_Consigna A:_
Escribe tal cual la parte del fragmento que empieza en «Y qué decir» y termina en «mundo universitario compostelano.».
_Consigna B:_
Resume en forma de lista el párrafo del fragmento que empieza con «Y qué decir acerca de su significado», sin perder sus datos principales.

Y qué decir acerca de su significado. La teología quiso ver en ella el preanuncio de la venida del Redentor. El libro de Daniel habla del Hijo del Hombre que viene como salvador. Sería pues una profecía que Daniel conoció, y quiso dar a conocer, y que le provocó un gozo tan intenso que los «canteiros» quisieron reflejar en la piedra, en contraste con el rostro de su vecino Jeremías que parece llorar (de ahí el dicho de «llorar como un Jeremías»). Pero la versión popular es muy distinta y bien ocurrente. Lo narra Alejandro Pérez Lugín en su obra «La Casa de la Troya», que viene a ser algo así como un clásico literario sobre el mundo universitario compostelano.

_Entradas de la colección:_
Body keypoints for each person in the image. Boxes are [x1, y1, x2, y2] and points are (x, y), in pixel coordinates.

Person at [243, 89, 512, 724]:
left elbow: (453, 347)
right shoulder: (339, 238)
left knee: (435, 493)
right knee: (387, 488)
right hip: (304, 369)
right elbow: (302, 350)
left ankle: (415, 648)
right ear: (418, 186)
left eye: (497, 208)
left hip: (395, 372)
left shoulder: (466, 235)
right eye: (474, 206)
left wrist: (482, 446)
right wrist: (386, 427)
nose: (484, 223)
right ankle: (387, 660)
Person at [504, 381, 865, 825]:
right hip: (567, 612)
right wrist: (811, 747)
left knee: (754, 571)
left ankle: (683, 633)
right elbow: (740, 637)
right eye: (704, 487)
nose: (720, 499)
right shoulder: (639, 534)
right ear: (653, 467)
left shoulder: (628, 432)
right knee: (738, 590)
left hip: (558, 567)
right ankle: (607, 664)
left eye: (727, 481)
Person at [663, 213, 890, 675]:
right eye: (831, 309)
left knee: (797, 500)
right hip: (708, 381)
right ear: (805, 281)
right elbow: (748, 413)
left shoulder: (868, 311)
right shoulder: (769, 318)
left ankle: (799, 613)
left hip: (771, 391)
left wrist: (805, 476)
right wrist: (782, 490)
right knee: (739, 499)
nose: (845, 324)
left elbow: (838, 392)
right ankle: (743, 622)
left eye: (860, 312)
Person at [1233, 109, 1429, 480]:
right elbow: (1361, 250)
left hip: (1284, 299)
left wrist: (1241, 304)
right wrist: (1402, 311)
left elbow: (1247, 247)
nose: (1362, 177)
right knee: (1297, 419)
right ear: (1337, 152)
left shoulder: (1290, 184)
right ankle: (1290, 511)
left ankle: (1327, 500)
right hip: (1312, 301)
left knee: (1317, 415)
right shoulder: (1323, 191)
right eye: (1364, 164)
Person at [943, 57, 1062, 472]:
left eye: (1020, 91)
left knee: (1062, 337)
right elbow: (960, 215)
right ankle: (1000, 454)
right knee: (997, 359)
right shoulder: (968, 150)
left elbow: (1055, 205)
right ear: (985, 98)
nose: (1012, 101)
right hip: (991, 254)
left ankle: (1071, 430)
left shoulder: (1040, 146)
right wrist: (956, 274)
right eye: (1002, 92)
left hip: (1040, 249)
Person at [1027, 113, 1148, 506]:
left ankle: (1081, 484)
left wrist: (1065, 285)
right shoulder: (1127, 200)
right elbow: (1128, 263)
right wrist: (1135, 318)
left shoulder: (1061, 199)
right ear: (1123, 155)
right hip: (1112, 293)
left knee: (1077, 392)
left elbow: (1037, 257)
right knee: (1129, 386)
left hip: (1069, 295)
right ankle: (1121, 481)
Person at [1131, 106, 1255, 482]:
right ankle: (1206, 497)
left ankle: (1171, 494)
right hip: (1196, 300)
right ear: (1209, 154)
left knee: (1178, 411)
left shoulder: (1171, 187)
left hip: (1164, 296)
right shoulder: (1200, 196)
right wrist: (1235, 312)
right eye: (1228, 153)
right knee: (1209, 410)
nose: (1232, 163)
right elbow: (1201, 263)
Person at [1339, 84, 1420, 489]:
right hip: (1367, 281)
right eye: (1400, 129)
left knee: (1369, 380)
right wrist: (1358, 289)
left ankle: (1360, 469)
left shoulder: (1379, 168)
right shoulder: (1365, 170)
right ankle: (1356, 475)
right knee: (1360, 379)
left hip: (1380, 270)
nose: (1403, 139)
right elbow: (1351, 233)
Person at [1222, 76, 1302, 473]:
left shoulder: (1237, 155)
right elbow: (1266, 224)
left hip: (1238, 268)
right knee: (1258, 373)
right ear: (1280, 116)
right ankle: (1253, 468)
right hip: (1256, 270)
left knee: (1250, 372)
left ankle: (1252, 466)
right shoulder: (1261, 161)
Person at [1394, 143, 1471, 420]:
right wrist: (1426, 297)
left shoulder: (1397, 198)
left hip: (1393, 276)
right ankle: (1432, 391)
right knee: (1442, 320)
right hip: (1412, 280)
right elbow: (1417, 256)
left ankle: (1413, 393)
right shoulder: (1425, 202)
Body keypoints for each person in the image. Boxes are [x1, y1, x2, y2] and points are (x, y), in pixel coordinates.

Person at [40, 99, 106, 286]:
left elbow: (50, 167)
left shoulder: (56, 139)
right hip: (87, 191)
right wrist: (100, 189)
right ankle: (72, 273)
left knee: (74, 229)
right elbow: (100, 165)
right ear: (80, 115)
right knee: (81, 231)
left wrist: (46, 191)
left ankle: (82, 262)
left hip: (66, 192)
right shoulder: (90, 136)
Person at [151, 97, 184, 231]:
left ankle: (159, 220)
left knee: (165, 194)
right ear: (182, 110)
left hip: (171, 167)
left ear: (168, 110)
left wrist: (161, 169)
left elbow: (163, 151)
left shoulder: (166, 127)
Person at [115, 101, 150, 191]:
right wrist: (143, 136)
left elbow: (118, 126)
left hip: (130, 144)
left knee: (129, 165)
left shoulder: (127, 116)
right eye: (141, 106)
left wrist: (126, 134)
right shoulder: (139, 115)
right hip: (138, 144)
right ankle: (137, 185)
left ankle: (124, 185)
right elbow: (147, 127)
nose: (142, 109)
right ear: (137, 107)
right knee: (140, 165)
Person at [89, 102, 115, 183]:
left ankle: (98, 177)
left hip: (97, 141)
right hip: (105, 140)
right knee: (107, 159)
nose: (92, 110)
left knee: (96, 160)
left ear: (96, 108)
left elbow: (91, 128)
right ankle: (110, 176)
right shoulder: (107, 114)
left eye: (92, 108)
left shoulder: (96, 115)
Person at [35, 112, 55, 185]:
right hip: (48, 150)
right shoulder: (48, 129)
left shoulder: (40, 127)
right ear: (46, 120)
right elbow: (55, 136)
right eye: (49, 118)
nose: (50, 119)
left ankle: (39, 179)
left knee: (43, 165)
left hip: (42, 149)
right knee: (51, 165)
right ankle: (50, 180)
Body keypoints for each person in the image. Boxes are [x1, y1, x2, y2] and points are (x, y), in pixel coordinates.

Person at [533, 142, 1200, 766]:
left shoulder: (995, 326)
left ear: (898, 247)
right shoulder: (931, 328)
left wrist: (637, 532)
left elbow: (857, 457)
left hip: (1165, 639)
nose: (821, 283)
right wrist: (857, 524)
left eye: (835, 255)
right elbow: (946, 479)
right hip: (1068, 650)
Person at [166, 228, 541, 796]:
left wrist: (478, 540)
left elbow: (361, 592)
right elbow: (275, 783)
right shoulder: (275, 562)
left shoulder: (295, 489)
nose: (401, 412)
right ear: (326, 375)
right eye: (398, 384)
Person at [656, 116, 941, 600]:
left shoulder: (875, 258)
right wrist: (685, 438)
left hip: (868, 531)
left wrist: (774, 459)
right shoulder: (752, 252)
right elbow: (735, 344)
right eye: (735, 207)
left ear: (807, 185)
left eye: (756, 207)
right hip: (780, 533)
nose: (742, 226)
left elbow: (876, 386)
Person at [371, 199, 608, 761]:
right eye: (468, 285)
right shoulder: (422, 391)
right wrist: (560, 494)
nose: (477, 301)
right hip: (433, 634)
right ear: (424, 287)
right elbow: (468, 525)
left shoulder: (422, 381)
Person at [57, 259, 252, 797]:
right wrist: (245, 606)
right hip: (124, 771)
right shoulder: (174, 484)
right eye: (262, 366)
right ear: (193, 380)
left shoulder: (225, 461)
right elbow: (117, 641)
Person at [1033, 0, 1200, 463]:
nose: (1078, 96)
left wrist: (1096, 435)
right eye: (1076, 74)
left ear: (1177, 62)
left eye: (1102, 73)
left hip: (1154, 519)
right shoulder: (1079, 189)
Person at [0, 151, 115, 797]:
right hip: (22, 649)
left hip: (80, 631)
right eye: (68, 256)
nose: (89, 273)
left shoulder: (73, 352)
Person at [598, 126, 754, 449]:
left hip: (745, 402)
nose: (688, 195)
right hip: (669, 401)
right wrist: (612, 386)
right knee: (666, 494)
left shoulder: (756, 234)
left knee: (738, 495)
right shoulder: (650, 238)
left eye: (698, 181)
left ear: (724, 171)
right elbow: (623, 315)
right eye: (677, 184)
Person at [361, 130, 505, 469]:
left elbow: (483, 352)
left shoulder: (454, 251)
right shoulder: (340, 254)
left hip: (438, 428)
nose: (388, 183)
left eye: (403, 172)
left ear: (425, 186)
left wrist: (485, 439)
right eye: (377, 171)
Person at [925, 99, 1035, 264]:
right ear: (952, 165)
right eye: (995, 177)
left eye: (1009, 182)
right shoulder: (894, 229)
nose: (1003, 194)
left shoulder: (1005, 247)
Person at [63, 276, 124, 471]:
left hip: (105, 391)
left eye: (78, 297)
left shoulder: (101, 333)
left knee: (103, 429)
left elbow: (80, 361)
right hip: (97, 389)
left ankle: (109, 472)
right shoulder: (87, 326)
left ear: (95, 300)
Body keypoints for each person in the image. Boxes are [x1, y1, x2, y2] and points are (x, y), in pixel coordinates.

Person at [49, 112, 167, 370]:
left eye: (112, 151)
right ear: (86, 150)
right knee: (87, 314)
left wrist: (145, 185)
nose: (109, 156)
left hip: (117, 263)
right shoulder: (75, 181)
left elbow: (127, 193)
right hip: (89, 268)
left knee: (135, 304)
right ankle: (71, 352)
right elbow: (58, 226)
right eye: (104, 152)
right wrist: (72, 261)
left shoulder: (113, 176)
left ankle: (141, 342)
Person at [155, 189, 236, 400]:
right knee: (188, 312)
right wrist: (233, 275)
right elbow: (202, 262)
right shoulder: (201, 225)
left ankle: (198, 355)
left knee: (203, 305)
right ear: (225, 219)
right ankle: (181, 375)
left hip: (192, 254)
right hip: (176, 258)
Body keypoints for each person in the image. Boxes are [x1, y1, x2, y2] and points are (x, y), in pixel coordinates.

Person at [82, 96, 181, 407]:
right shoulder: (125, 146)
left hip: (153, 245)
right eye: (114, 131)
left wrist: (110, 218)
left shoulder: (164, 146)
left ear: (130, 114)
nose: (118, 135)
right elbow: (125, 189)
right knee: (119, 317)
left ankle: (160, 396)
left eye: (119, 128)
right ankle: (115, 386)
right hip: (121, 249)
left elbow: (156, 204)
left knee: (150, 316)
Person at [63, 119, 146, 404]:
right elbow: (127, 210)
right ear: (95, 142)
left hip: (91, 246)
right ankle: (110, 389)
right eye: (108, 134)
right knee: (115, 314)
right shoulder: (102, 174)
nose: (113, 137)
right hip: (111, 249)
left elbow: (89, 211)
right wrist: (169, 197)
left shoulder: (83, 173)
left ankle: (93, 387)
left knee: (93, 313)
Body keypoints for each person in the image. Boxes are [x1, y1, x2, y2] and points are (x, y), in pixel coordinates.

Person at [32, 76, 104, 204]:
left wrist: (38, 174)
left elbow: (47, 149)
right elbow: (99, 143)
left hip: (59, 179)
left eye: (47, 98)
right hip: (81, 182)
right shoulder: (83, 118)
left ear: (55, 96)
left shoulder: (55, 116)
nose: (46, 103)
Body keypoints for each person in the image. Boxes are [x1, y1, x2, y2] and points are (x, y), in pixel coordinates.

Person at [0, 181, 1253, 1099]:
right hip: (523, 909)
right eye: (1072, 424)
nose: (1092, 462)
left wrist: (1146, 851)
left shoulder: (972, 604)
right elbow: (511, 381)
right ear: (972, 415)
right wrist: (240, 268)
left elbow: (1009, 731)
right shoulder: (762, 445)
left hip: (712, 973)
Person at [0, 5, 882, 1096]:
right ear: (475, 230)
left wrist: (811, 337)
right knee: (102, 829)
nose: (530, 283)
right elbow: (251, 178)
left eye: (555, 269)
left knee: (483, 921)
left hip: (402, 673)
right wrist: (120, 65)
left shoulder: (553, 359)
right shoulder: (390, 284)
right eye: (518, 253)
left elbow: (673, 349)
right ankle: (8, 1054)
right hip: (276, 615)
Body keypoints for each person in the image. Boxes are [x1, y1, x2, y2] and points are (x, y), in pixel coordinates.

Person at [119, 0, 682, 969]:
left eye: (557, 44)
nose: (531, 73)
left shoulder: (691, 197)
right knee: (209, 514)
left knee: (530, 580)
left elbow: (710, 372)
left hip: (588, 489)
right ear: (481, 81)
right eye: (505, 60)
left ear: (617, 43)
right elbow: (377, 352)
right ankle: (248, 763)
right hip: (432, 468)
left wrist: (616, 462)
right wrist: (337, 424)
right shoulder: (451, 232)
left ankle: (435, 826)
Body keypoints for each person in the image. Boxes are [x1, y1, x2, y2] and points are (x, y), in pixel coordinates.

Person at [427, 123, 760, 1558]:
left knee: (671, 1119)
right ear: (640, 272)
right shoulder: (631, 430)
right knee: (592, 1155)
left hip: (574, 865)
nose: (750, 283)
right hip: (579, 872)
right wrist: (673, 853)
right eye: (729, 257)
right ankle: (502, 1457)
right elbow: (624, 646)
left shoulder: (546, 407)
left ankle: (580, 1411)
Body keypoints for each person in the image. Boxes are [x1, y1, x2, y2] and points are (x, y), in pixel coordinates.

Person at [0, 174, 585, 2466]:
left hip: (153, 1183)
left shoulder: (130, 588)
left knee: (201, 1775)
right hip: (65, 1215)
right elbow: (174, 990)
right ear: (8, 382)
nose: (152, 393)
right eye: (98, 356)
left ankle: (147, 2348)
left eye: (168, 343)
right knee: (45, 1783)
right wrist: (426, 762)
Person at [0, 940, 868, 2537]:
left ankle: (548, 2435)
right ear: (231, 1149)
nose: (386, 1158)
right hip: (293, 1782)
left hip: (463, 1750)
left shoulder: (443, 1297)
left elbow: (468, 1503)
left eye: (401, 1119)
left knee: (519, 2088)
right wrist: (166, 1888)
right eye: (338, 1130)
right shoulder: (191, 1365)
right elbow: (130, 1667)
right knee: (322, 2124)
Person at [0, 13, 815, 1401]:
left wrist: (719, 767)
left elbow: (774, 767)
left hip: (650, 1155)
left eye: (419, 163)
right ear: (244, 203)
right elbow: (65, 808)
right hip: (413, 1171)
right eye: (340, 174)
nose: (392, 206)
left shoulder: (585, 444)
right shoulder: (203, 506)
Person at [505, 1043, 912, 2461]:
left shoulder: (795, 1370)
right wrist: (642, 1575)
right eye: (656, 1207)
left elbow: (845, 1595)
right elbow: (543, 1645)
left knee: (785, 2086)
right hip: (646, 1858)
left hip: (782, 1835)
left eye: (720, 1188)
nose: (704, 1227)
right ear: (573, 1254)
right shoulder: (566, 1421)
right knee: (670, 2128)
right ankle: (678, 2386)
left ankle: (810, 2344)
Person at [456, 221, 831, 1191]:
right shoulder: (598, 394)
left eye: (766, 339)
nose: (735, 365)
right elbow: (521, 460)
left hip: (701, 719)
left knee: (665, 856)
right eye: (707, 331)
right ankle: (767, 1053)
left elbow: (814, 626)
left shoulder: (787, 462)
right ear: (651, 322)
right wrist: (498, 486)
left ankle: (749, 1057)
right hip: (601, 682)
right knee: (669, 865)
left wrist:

_Respuesta A:_
Y qué decir acerca de su significado. La teología quiso ver en ella el preanuncio de la venida del Redentor. El libro de Daniel habla del Hijo del Hombre que viene como salvador. Sería pues una profecía que Daniel conoció, y quiso dar a conocer, y que le provocó un gozo tan intenso que los «canteiros» quisieron reflejar en la piedra, en contraste con el rostro de su vecino Jeremías que parece llorar (de ahí el dicho de «llorar como un Jeremías»). Pero la versión popular es muy distinta y bien ocurrente. Lo narra Alejandro Pérez Lugín en su obra «La Casa de la Troya», que viene a ser algo así como un clásico literario sobre el mundo universitario compostelano.

_Respuesta B:_
- La teología quiso ver aquí el anuncio de la venida del Redentor.
- El libro de Daniel habla del Hijo del Hombre que viene como salvador.
- Sería una profecía que Daniel conoció y quiso dar a conocer. Le causó una alegría tan grande que los «canteiros» quisieron reflejarla en la piedra.
- Esa alegría contrasta con el rostro de su vecino Jeremías, que parece llorar. De ahí viene el dicho «llorar como un Jeremías».
- La versión popular es muy distinta y bien ocurrente. La cuenta Alejandro Pérez Lugín en «La Casa de la Troya», un clásico literario sobre el mundo universitario compostelano.